You are right, when Pitt goes to check on George, we almost want to see a rotting corpse. Again the touch of the lurid that we are promised but denied.

This is something Haneke does over and over and over in Funny Games. He constantly frustrates the audience. We are waiting for revenge, but he denies us that completely. The most devious of his ploys is the knife in the boat which he makes a point to highlight.

In the end, Haneke sticks to his thesis. He promises you something but completely thwarts it. Tarantino promises you something, looks like he will completely thwart it, then gives in for the schlocky finale giving you exactly what he said he wouldn't give you.

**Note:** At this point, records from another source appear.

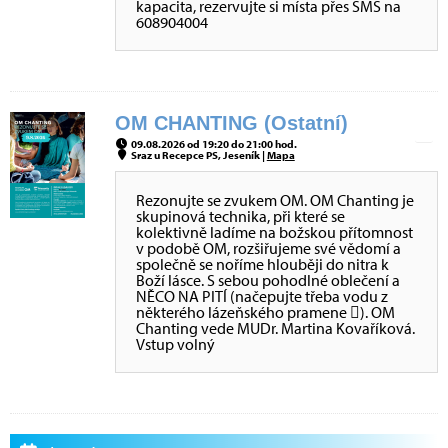
kapacita, rezervujte si místa přes SMS na
608904004
OM CHANTING (Ostatní)
09.08.2026 od 19:20 do 21:00 hod.
Sraz u Recepce PS, Jeseník |
Mapa
Rezonujte se zvukem OM. OM Chanting je
skupinová technika, při které se
kolektivně ladíme na božskou přítomnost
v podobě OM, rozšiřujeme své vědomí a
společně se noříme hlouběji do nitra k
Boží lásce. S sebou pohodlné oblečení a
NĚCO NA PITÍ (načepujte třeba vodu z
některého lázeňského pramene ). OM
Chanting vede MUDr. Martina Kovaříková.
Vstup volný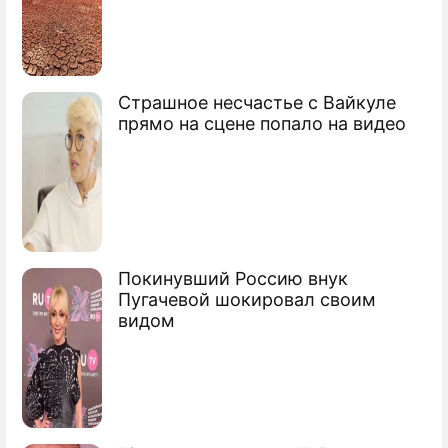
Страшное несчастье с Вайкуле
прямо на сцене попало на видео
Покинувший Россию внук
Пугачевой шокировал своим
видом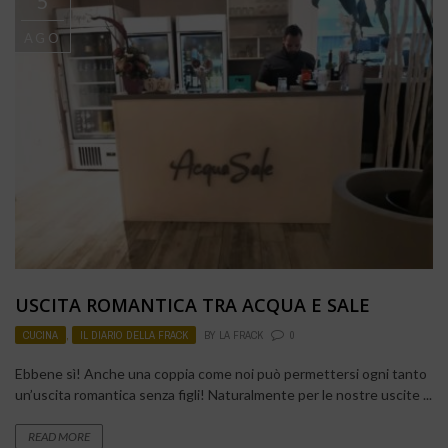
5
AGO
USCITA ROMANTICA TRA ACQUA E SALE
CUCINA
,
IL DIARIO DELLA FRACK
BY
LA FRACK
0
Ebbene sì! Anche una coppia come noi può permettersi ogni tanto
un’uscita romantica senza figli! Naturalmente per le nostre uscite ...
READ MORE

If I am expressing a reservation about something Tarantino did, it is only fair I offer an alternative. In my mind a more radical, more shocking and indeed more poignant ending might have been if something like the Hirsch character or some other stray side character, like DiCaprio's wife or somebody met Manson kids outside, spoke to them and changed their minds. And we had no violence at all. But that's just my current perspective.

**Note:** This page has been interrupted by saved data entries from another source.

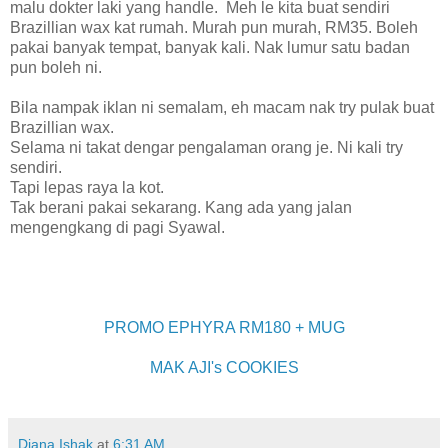
malu dokter laki yang handle. Meh le kita buat sendiri
Brazillian wax kat rumah. Murah pun murah, RM35. Boleh
pakai banyak tempat, banyak kali. Nak lumur satu badan
pun boleh ni.
Bila nampak iklan ni semalam, eh macam nak try pulak buat
Brazillian wax.
Selama ni takat dengar pengalaman orang je. Ni kali try
sendiri.
Tapi lepas raya la kot.
Tak berani pakai sekarang. Kang ada yang jalan
mengengkang di pagi Syawal.
PROMO EPHYRA RM180 + MUG
MAK AJI's COOKIES
Diana Ishak
at
6:31 AM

But yeah, the central idea is subvert subvert subvert. And the greatest master of that of course is Haneke that is why I draw that comparison.

User avatar
mfunk9786
Under Chris' Protection
Joined: Fri May 16, 2008 4:43 pm
Location: Philadelphia, PA

Re: Once Upon a Time... in Hollywood (Quentin Tarantino, 2019)

#499 Post by mfunk9786 » Sat Jul 27, 2019 1:17 am

In a way I'm glad that last post is spoiler tagged because I never have to see it again

beamish14
Joined: Fri May 18, 2018 3:07 pm

Re: Once Upon a Time... in Hollywood (Quentin Tarantino, 2019)

#500 Post by beamish14 » Sat Jul 27, 2019 1:36 am

Part of what made me love this film so much is that it's a reclamation of Sharon Tate, a figure who has become synonymous with the underbelly
of the counterculture and become seen solely as a martyr instead of a talented actress on the cusp of bigger recognition. Every scene with Robbie
as her illustrates her vitality and life essence and asks us to reconsider who she was as a person and an actress.

The film's frequent driving scenes, beyond being appropriate for characters trying to navigate between studios, the San Fernando Valley, and the Hollywood Hills,
echo Jacques Demy's Model Shop, which Tarantino just programmed at the New Beverly. It's interesting to note that in both films, protagonists live
next to oil derricks and pursue women who are ultimately impossible to forge connections with.